Unifrac Distance Matrix -> Newick using R


Ran into this today and wanted to share. We are looking at describing beta diversity between our samples using UniFrac as described in the Costello example. However, there doesn’t appear to be an easy way in mothur to get a tree from the resutling clustering of the UniFrac distance matrix. So, I hacked this together this morning for doing it in R. Wanted to share…

distFile <-"/path/to/your/file.dist"
size <- numberOfSamplesInDistFile
method <- "average"

mat <- data.matrix(read.table(distFile, fill=T, row.names=1, skip=1, col.names=1:size))
d <- as.dist(mat)
c <- hclust(d, method=method)
p <- as.phylo(c)
write.tree(p, file=paste(distFile, ".", method, ".tre", sep=""))

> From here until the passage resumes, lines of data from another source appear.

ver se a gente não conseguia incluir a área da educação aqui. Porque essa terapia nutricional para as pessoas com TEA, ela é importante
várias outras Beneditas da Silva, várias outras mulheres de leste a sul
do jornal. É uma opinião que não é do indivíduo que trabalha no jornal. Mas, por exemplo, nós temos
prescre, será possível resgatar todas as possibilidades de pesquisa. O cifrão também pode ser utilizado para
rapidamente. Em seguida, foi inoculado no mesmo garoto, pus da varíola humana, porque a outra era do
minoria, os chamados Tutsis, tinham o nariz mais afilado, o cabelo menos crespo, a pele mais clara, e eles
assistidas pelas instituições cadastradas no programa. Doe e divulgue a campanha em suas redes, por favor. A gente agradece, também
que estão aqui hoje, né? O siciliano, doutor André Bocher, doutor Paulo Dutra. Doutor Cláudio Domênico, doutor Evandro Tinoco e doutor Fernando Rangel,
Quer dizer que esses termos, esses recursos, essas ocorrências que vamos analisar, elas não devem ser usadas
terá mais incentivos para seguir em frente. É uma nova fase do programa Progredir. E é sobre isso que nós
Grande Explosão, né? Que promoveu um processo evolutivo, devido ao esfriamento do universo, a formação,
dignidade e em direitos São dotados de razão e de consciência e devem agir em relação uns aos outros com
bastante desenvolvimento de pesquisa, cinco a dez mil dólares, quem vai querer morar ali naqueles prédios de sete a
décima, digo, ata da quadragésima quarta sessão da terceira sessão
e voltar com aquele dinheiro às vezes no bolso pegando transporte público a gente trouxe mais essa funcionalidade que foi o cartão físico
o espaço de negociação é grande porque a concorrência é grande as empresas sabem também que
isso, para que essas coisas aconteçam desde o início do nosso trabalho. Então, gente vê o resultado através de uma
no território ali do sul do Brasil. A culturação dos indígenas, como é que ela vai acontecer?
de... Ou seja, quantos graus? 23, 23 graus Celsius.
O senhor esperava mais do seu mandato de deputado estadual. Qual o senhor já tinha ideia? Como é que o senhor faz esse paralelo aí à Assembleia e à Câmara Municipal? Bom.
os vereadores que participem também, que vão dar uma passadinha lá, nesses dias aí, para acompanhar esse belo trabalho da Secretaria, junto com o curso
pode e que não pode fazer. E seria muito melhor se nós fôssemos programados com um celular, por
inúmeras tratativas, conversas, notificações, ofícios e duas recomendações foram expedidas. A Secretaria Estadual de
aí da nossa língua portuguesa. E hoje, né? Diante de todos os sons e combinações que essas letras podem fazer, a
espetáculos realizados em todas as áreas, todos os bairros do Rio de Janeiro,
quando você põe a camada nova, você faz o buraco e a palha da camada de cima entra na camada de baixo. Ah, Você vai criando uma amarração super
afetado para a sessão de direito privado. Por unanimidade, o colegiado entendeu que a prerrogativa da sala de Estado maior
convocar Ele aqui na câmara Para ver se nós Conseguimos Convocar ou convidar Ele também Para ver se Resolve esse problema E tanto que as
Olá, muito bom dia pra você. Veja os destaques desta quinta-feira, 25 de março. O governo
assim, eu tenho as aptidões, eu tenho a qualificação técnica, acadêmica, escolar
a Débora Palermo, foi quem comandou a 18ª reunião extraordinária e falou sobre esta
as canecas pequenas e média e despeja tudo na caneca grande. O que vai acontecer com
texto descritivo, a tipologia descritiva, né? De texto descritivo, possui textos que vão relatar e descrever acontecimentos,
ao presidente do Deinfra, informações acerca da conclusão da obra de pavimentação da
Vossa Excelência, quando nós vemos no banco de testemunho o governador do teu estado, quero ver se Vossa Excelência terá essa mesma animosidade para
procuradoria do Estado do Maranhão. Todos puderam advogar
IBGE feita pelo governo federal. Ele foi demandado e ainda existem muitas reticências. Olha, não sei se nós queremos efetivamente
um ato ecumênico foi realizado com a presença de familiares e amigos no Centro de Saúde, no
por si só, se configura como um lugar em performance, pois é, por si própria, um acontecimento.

Simple enough. R complains about the matrix being non-square, but I don’t think it’s a big deal. Method can be “ward”, “single”, “complete”, “average”, “mcquitty”, “median” or “centroid”.


Thanks, Chris. Actually you can generate a tree in mothur using tree.shared(phylipe=yourfile.unweighted.dist)

Thanks, Pat. I admit to having overlooked the tree.shared command using a distance matrix as input. It’s also nice to have R available for more than UPGMA as clustering method.